Segment Start: PROVIDED DATA

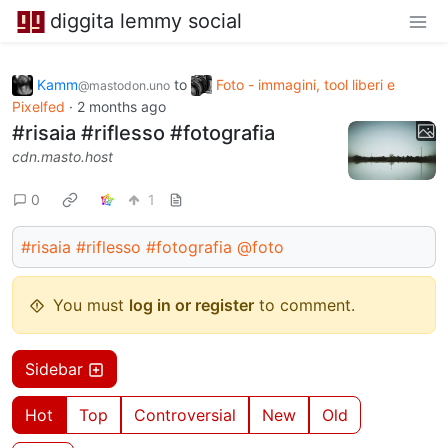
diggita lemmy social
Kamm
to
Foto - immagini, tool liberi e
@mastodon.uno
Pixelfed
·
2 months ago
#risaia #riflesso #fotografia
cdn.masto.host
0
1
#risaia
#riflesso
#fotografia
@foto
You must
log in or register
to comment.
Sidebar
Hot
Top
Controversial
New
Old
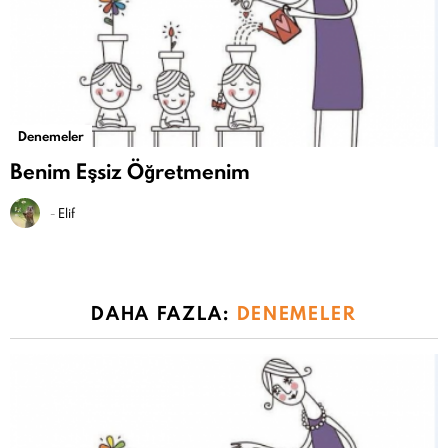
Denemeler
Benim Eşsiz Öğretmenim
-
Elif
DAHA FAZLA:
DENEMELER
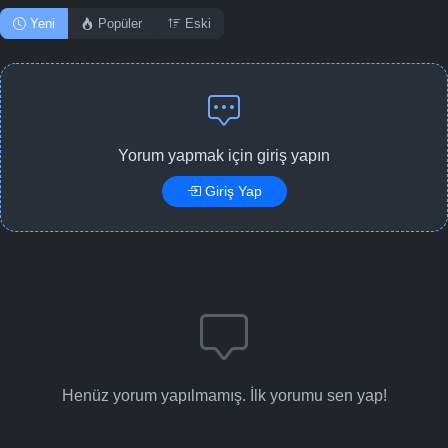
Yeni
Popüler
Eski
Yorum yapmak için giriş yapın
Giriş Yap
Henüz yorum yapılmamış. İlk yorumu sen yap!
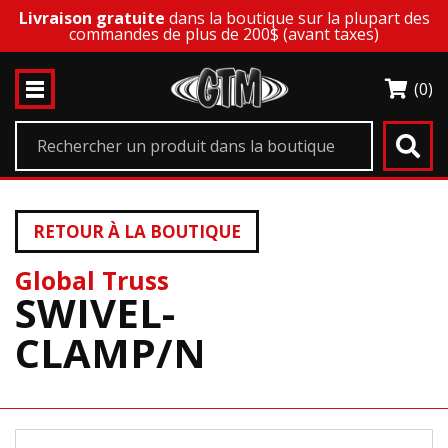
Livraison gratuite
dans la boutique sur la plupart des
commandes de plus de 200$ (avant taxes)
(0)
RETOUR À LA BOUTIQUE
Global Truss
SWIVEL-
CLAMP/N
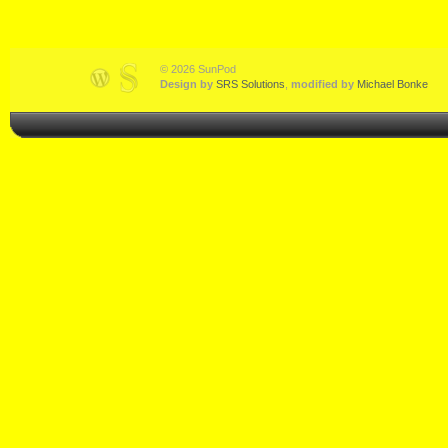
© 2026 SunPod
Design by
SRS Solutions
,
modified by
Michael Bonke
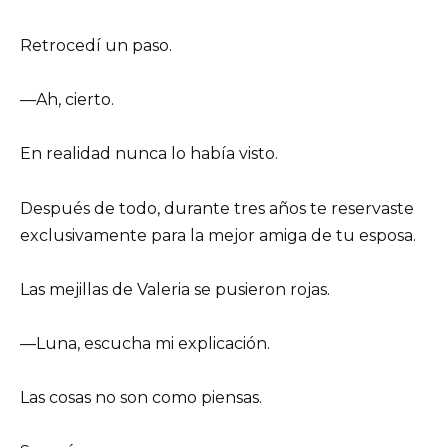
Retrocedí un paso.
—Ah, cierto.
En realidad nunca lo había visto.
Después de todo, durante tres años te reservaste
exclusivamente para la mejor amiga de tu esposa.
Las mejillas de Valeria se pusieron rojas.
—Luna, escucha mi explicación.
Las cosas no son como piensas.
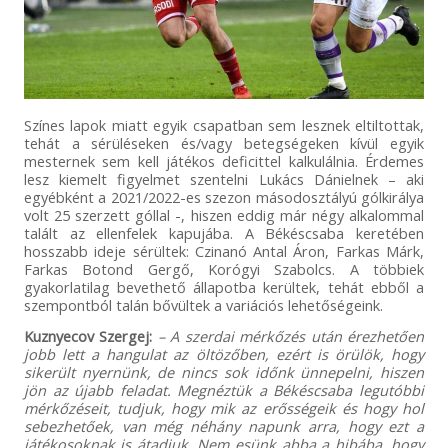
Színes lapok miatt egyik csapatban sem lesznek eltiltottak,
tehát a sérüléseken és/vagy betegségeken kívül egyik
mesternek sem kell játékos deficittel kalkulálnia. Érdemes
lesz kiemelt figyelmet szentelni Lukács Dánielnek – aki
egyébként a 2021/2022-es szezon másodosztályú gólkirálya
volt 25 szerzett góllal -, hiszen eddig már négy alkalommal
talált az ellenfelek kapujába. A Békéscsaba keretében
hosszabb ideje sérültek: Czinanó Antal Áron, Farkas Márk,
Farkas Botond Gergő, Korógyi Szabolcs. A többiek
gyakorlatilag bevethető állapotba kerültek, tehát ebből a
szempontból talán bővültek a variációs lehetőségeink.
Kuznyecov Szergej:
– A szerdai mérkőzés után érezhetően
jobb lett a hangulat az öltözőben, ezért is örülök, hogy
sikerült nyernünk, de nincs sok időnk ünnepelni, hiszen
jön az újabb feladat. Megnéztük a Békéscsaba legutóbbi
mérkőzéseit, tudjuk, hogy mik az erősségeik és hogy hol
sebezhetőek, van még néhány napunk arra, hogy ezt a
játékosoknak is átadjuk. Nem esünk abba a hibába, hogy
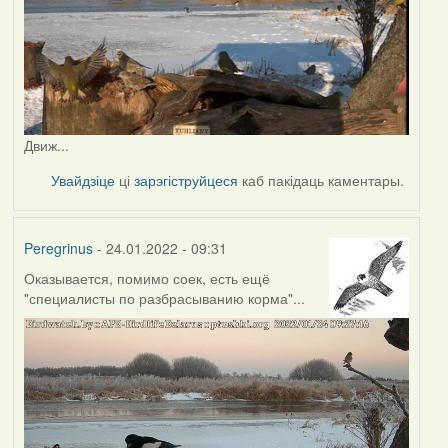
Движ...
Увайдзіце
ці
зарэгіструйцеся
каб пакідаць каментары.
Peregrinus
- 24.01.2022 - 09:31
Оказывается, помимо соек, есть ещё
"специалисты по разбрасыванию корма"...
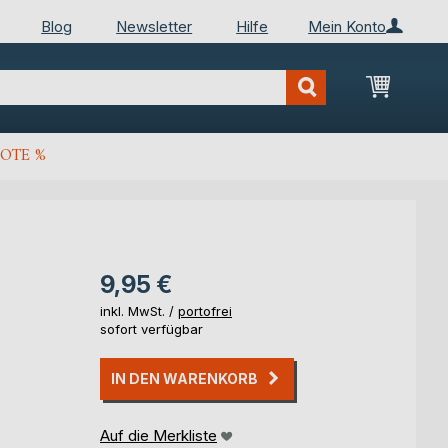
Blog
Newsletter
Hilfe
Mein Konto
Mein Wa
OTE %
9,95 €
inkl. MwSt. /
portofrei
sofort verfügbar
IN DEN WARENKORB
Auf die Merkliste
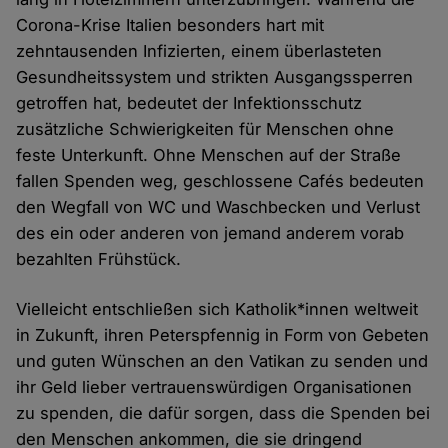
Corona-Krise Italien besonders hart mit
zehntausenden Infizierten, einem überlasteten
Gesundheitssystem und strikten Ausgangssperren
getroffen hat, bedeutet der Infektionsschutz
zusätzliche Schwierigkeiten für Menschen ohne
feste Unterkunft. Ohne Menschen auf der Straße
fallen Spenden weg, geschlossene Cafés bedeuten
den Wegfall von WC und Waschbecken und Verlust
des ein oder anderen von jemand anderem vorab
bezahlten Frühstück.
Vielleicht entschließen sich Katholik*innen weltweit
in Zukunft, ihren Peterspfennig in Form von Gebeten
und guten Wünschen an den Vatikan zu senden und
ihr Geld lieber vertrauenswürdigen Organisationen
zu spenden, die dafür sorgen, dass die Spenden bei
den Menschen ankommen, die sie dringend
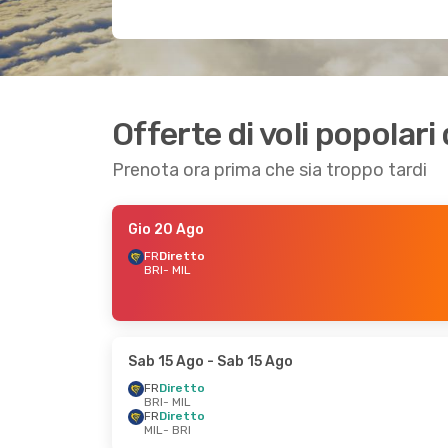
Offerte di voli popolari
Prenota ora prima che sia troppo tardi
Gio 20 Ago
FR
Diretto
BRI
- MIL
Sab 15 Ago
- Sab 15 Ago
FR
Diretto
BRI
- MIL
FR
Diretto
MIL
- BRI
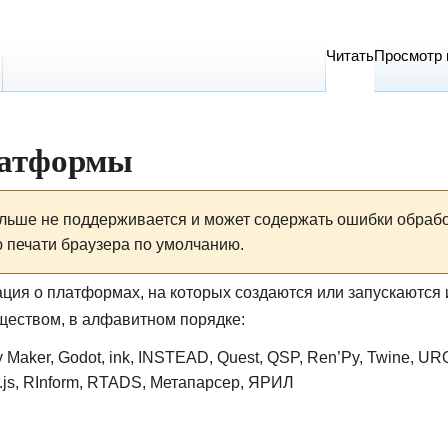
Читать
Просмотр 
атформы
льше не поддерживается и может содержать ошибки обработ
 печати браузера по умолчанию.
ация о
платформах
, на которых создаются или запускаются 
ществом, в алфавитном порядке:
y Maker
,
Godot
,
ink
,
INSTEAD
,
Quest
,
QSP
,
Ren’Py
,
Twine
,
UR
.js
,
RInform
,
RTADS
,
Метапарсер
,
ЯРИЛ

Segment End: PROVIDED DATA
Segment Start: PROVIDED DATA

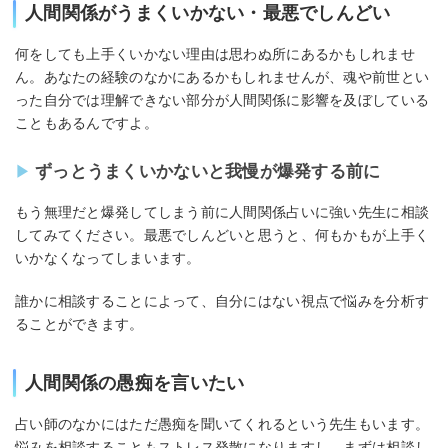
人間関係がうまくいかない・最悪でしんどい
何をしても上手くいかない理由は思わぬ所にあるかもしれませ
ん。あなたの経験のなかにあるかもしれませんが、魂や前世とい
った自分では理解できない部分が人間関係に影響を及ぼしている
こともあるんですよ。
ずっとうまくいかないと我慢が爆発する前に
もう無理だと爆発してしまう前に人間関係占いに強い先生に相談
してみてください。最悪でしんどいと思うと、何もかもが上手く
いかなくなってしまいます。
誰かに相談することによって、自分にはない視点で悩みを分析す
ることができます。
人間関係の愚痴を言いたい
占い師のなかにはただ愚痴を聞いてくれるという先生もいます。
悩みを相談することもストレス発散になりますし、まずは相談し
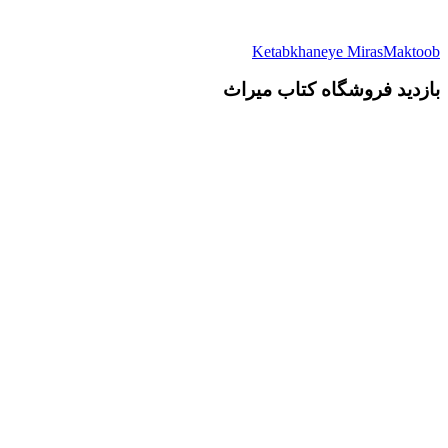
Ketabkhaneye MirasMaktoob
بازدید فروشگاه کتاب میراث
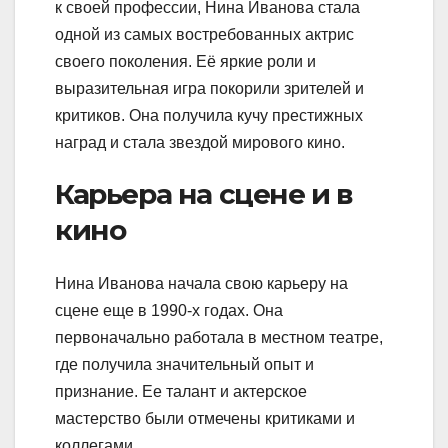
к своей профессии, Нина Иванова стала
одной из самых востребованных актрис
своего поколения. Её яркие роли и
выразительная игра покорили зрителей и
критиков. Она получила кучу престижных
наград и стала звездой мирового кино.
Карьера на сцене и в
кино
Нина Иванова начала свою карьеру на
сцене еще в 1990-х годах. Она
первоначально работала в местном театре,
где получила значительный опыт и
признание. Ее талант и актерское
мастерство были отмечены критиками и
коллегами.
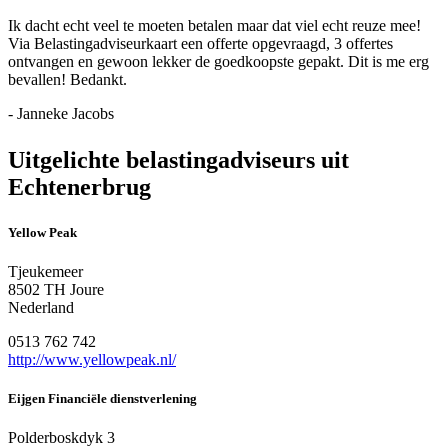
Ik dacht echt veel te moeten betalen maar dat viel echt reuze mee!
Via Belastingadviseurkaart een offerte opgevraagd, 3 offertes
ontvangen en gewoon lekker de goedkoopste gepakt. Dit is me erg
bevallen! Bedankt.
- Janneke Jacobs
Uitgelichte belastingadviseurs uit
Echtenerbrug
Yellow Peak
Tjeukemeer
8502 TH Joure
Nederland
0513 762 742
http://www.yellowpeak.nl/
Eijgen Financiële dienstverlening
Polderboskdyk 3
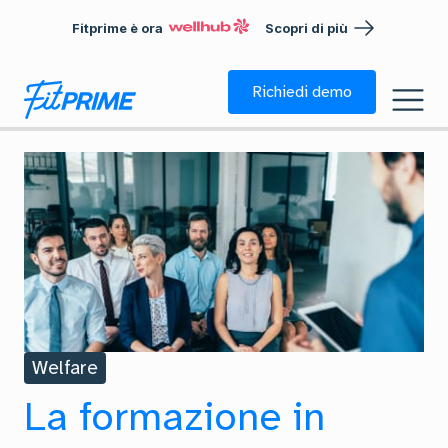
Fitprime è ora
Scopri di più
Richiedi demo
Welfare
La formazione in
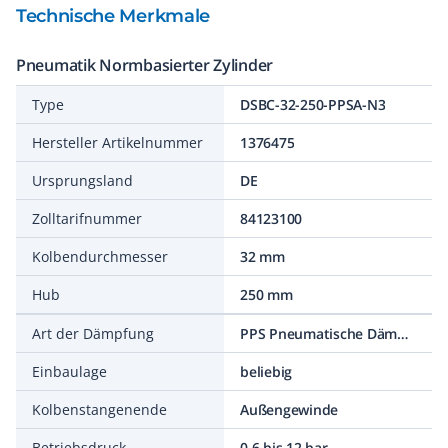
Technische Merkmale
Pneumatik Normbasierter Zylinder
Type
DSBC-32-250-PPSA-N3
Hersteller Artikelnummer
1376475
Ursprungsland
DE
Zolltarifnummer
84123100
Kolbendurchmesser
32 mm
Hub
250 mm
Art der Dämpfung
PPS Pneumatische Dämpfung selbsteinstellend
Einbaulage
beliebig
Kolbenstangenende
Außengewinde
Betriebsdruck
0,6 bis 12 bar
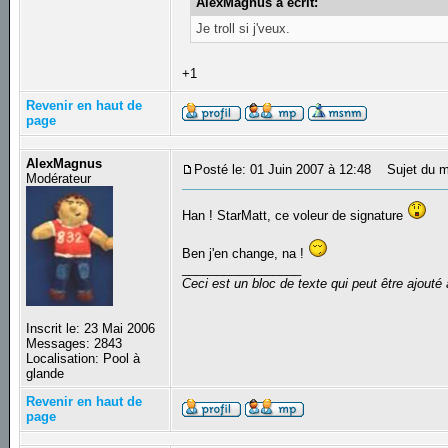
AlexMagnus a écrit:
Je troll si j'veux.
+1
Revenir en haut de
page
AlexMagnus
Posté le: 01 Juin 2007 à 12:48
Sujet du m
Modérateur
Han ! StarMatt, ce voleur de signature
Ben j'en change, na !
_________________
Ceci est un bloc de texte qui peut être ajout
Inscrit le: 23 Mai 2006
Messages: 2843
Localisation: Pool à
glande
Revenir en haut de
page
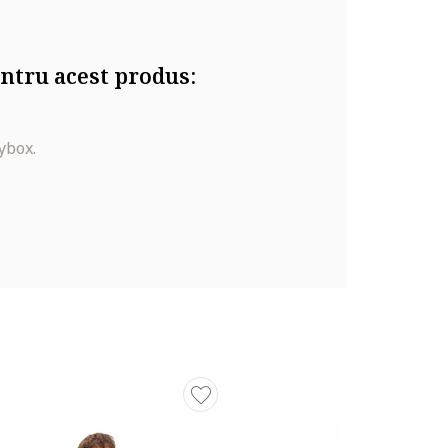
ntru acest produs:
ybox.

Segment End: PROVIDED DATA

> _REQUEST_
All lines of the records above with the word "стала" in them are to be copied.

> _ANSWER SECTION_
к своей профессии, Нина Иванова стала
наград и стала звездой мирового кино.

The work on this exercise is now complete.